• _DATA_
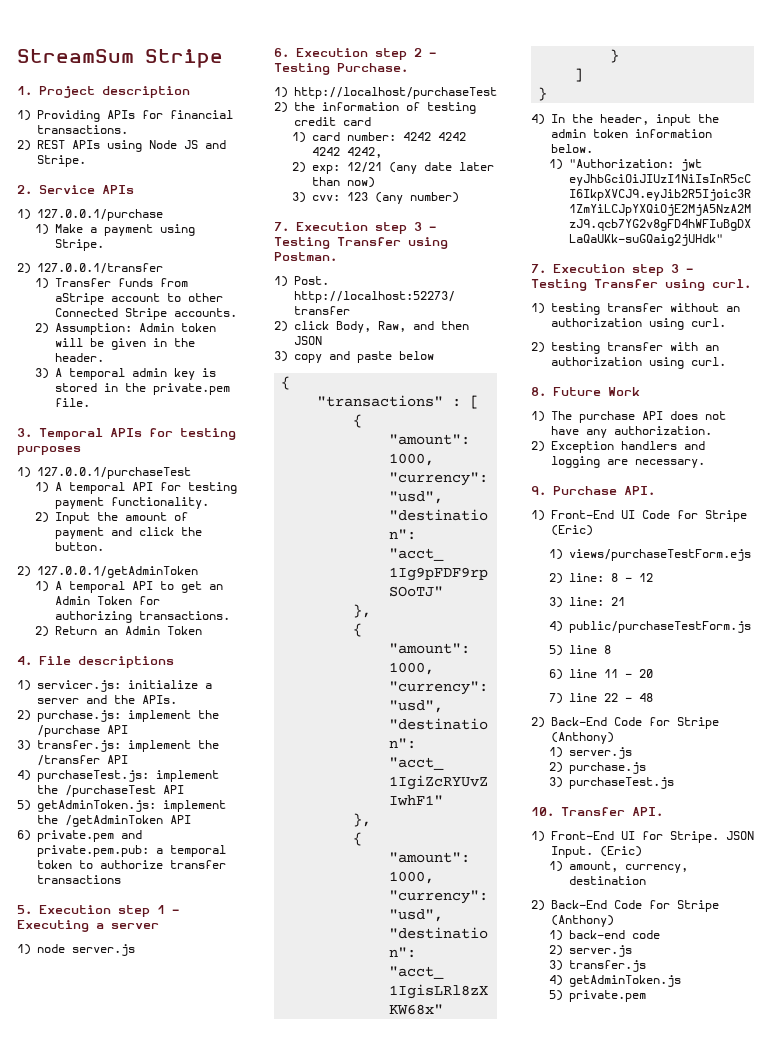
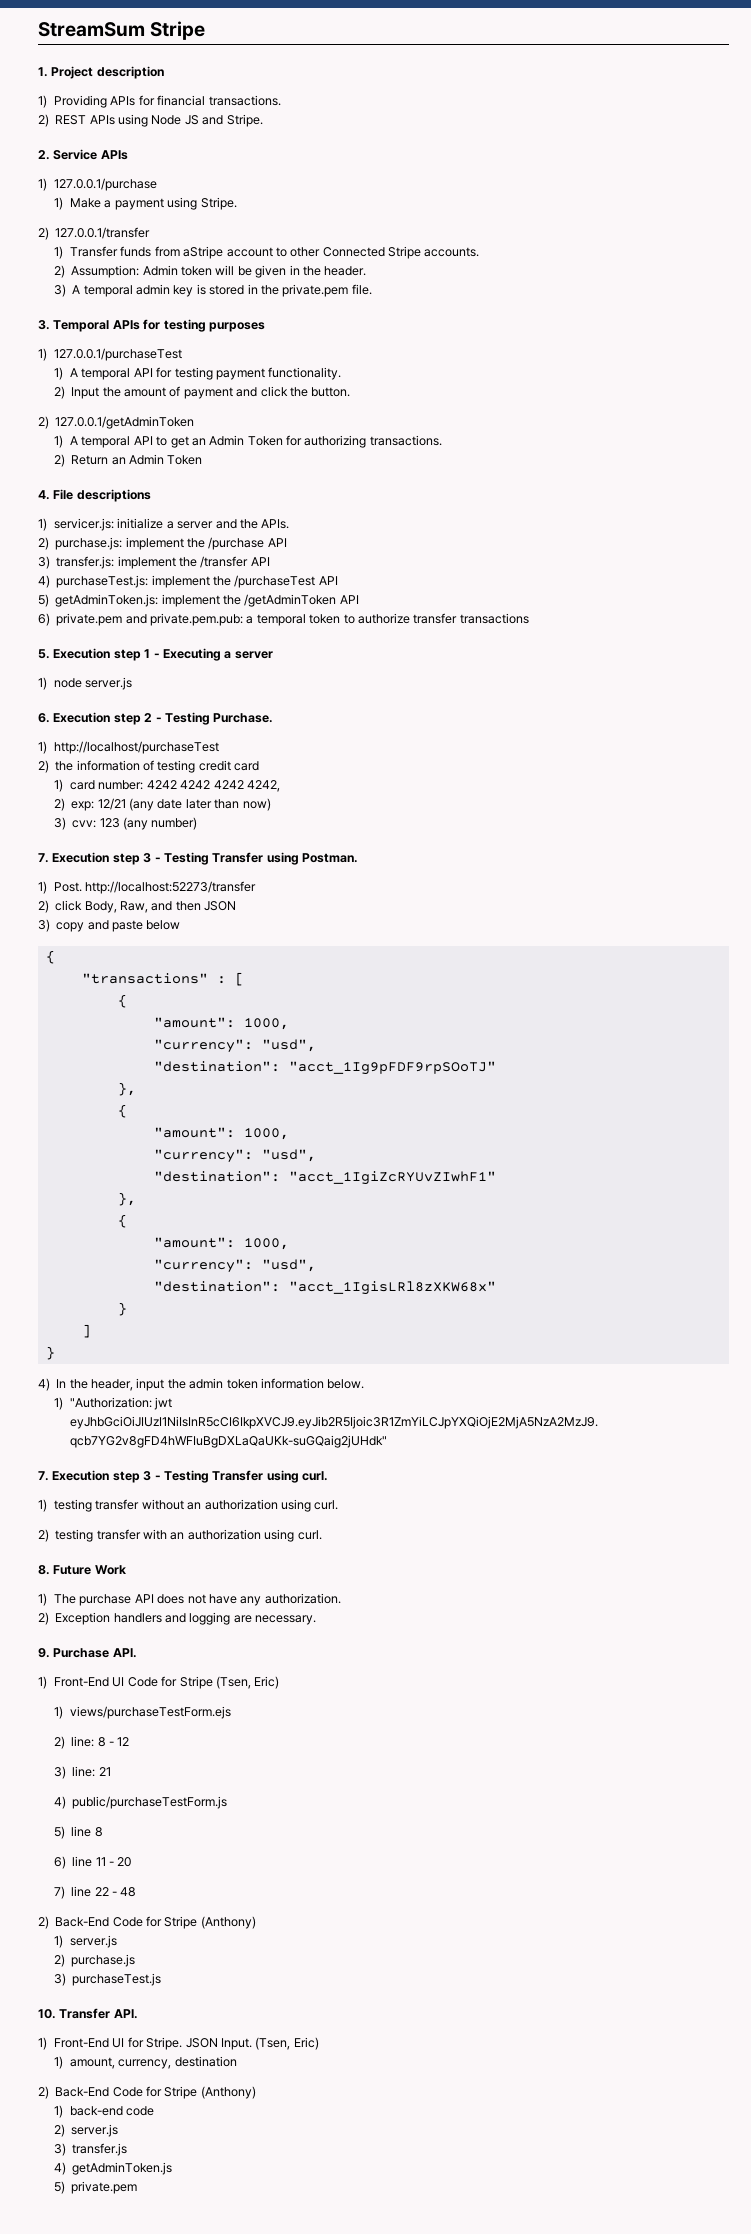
[551,525,593,536] (Eric) -> [215,1676,280,1689] (Tsen, Eric)
[600,846,642,857] (Eric) -> [255,2037,319,2050] (Tsen, Eric)

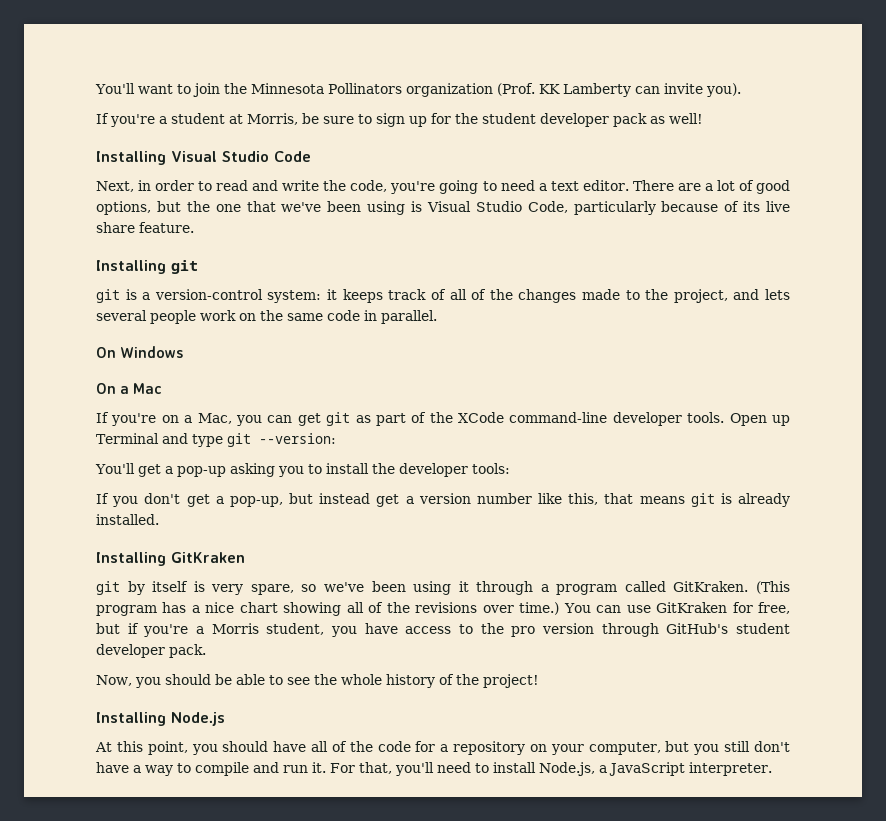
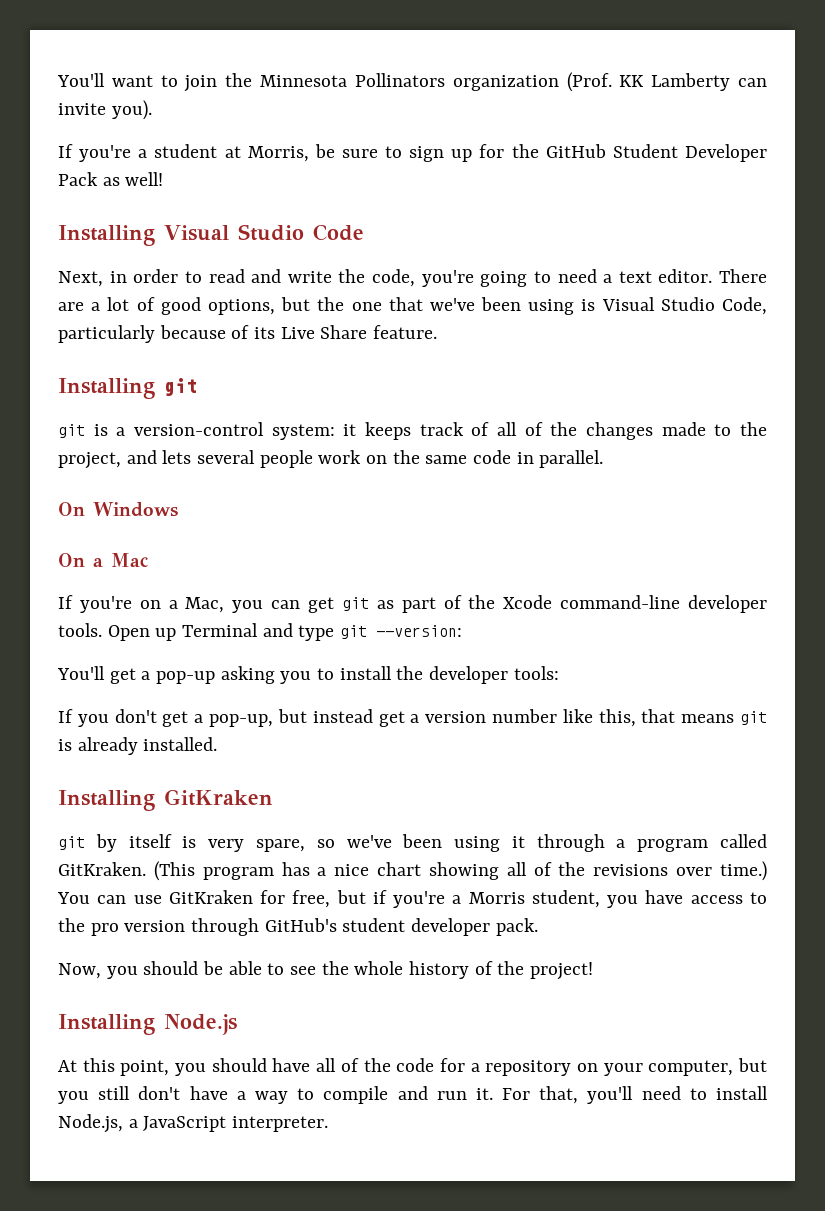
[482,113,647,127] student developer pack -> [545,144,767,162] [58,172,98,186] GitHub Student Developer Pack
[766,201,790,212] [96,222,135,233] live share -> [280,325,368,339] Live Share
[458,412,505,423] XCode -> [503,595,553,609] Xcode

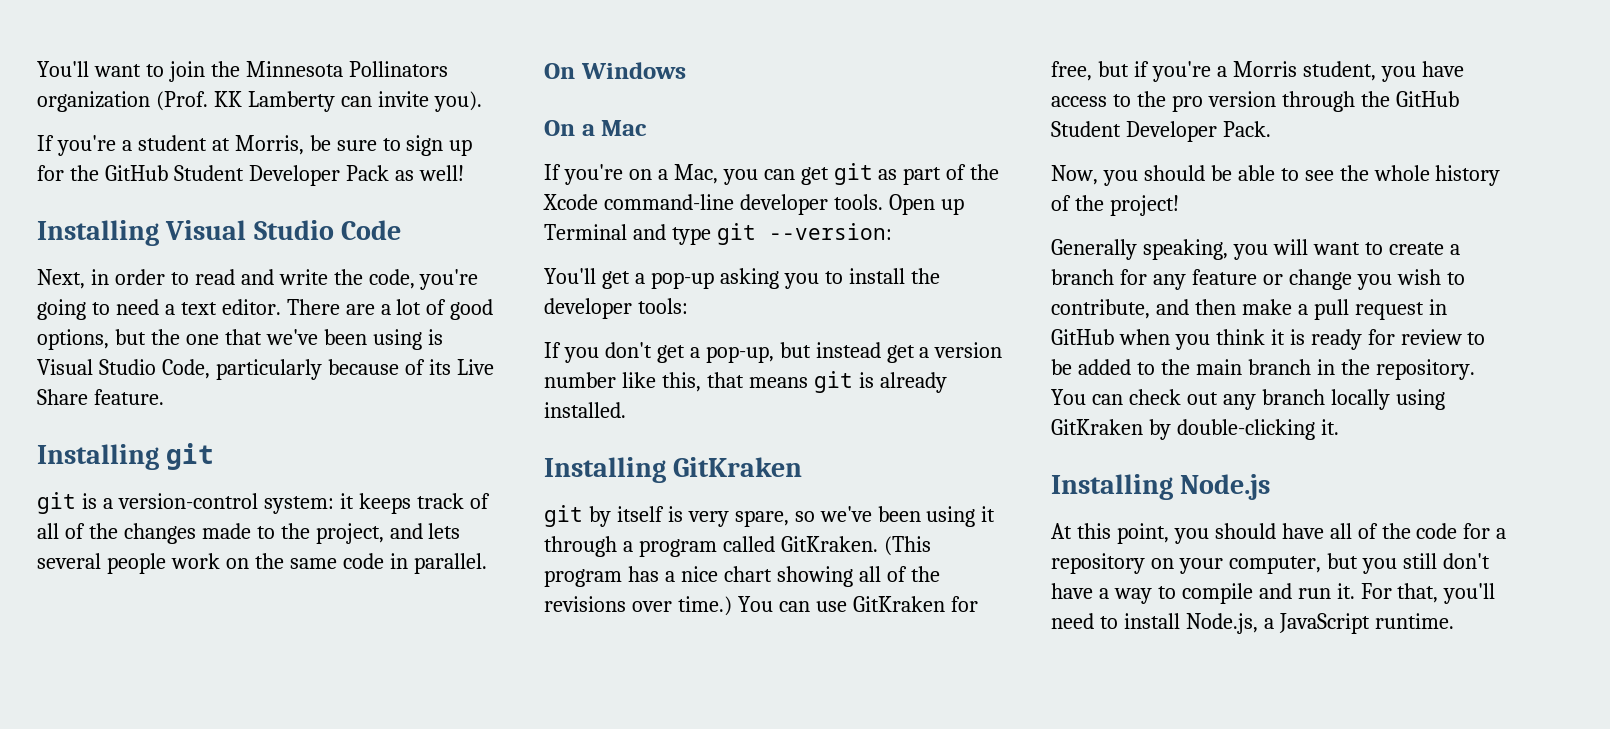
[264,918,538,936] GitHub's student developer pack. -> [1360,91,1459,107] [1051,121,1271,142] the GitHub Student Developer Pack.
(594, 971) none -> [1051,239,1460,260] [1051,269,1465,290] [1051,299,1447,320] [1051,329,1486,350] [1051,359,1475,380] [1051,389,1445,410] [1051,419,1339,440] // Generally speaking, you will want to create a branch for any feature or change you wish to contribute, and then make a pull request in GitHub when you think it is ready for review to be added to the main branch in the repository. You can check out any branch locally using GitKraken by double-clicking it.
[232,1116,329,1132] interpreter. -> [1374,613,1454,629] runtime.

• _WORK REQUEST_
Send back, unchanged, every line of the records from the one with "(594, 971) none" through the last.

• _ANSWER BOX_
(594, 971) none -> [1051,239,1460,260] [1051,269,1465,290] [1051,299,1447,320] [1051,329,1486,350] [1051,359,1475,380] [1051,389,1445,410] [1051,419,1339,440] // Generally speaking, you will want to create a branch for any feature or change you wish to contribute, and then make a pull request in GitHub when you think it is ready for review to be added to the main branch in the repository. You can check out any branch locally using GitKraken by double-clicking it.
[232,1116,329,1132] interpreter. -> [1374,613,1454,629] runtime.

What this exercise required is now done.